Personalmente non mi arrogo il diritto di chiedere a Cairo di farsi da parte (non vivo sulla luna.

So che Unicredit, principale creditore della famiglia Sensi, ha messo degli anni per trovare un James Pallotta disposto a rilevare la Roma), ma sicuramente posso permettermi di chiedere che al Torino calcio sia, finalmente, restituito l’onore sportivo.

Diventando adulto ho scoperto che mio nonno aveva ragione: il Torino è un patrimonio della nazione. Lo dico non perché sia un suo tifoso, ma perché è oggettivamente vero. E quando si gestisce un patrimonio della nazione si hanno delle responsabilità particolari, e si deve sempre ricordare di esserne proprietari per conto terzi. Caro Urbano Cairo, per quanto lo abbia sempre desiderato, non ho mai avuto occasione di vedere una partita nella Curva Maratona. Il giorno in cui questo accadrà, perché sono sicuro accadrà, probabilmente non vedrò nemmeno un attimo della partita, ma mi soffermerò a vedere i gesti e gli sguardi dei miei fratelli. E quel giorno, che sto sognando da una vita, in ognuno di loro vedrò quella forza da sempre sottovalutata.

Recuperi quella forza, dottor Cairo, la recuperi per farsi aiutare a restituire l’onore sportivo al Toro e per aiutarlo a riportarlo dove è giusto che stia. Il giorno dell’ultimo Torino-Udinese mi trovavo a Parigi per lavoro. Ero seduto ad un tavolino di un bar, armato di cuffietta e computer, a guardarmi la partita in streaming. Ad un certo punto una lacrima mi è scesa visibilmente sul viso, e qualche avventore si è subito preoccupato del mio stato. Ma proprio non sono riuscito a spiegare che quella lacrima era il frutto dell’emozione di essere stato seduto in groppa a Belotti, e che insieme a lui avevo percorso quei settanta metri verso il 2 a 0 sull’Udinese. Quei settanta metri di campo Belotti li aveva percorsi in precario equilibrio, dando sempre la sensazione di essere sul punto di cadere, ma con una tenacia e una fede incredibile. Sì, il nostro centravanti mi aveva trascinato (ed io avevo trascinato lui) in quella folle corsa, e per un attimo aveva avuto il potere di farmi dimenticare tutti i miei affanni e le mie preoccupazioni. Per un attimo mi era parso di correre insieme a lui a festeggiare sotto la Curva Maratona.

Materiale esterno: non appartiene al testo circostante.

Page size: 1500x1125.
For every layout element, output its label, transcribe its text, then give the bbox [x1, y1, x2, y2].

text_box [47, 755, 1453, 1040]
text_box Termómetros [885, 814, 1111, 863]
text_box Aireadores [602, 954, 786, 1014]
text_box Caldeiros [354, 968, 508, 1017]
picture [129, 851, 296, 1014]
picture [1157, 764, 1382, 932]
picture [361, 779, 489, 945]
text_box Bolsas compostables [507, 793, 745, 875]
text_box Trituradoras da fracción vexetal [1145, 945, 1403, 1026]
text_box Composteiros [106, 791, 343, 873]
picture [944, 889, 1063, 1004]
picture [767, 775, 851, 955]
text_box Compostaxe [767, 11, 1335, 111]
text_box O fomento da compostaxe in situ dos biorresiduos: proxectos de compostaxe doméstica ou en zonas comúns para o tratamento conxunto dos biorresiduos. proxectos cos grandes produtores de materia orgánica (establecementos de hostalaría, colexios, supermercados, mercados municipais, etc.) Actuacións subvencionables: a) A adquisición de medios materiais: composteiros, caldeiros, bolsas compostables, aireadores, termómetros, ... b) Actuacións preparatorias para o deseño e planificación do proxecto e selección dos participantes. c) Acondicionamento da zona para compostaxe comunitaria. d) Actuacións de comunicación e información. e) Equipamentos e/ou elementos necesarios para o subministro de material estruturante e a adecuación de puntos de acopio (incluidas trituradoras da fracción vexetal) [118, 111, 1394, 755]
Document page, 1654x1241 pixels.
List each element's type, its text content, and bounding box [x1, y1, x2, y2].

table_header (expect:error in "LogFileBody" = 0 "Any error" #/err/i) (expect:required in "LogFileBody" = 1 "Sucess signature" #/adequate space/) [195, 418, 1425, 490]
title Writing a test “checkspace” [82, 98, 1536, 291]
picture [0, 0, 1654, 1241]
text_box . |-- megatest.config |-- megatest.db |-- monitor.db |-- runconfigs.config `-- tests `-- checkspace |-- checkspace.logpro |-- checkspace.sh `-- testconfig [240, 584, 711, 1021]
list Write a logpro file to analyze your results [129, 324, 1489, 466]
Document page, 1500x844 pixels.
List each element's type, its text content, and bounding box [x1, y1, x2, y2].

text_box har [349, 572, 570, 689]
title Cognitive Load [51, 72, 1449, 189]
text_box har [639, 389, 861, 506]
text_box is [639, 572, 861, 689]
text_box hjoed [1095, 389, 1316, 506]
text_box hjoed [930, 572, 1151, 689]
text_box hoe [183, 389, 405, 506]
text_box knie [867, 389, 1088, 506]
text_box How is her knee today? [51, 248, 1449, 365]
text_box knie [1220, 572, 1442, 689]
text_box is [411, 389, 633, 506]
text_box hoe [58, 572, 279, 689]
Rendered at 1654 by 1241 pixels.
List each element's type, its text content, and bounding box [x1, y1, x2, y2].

Ci sono cose che non hanno prezzo e in cui non si fanno calcoli. Cose per cui, davanti alla fine della nostra vita, saremo lieti di averla vissuta. L’unica cosa che mi sento di chiedere ad Urbano Cairo è di ricordarsi dello stupore. Perché se dopo le esigenze di bilancio, se dopo le giuste ambizioni, se dopo il giusto cinismo, ci si ricorda anche della bellezza dello stupore, allora tutto è possibile.

Anche di riportare il Toro dove è giusto che stia.